**What is required**
Your job is to return every line in the data holding the string "questo".

═══ Records shown ═══

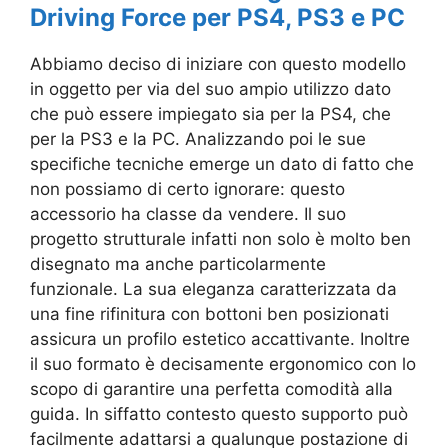
Driving Force per PS4, PS3 e PC
Abbiamo deciso di iniziare con questo modello
in oggetto per via del suo ampio utilizzo dato
che può essere impiegato sia per la PS4, che
per la PS3 e la PC. Analizzando poi le sue
specifiche tecniche emerge un dato di fatto che
non possiamo di certo ignorare: questo
accessorio ha classe da vendere. Il suo
progetto strutturale infatti non solo è molto ben
disegnato ma anche particolarmente
funzionale. La sua eleganza caratterizzata da
una fine rifinitura con bottoni ben posizionati
assicura un profilo estetico accattivante. Inoltre
il suo formato è decisamente ergonomico con lo
scopo di garantire una perfetta comodità alla
guida. In siffatto contesto questo supporto può
facilmente adattarsi a qualunque postazione di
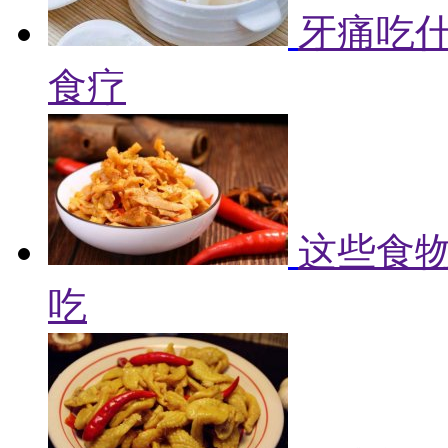
牙痛吃什
食疗
这些食物
吃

═══

**Completed task**
Abbiamo deciso di iniziare con questo modello
non possiamo di certo ignorare: questo
guida. In siffatto contesto questo supporto può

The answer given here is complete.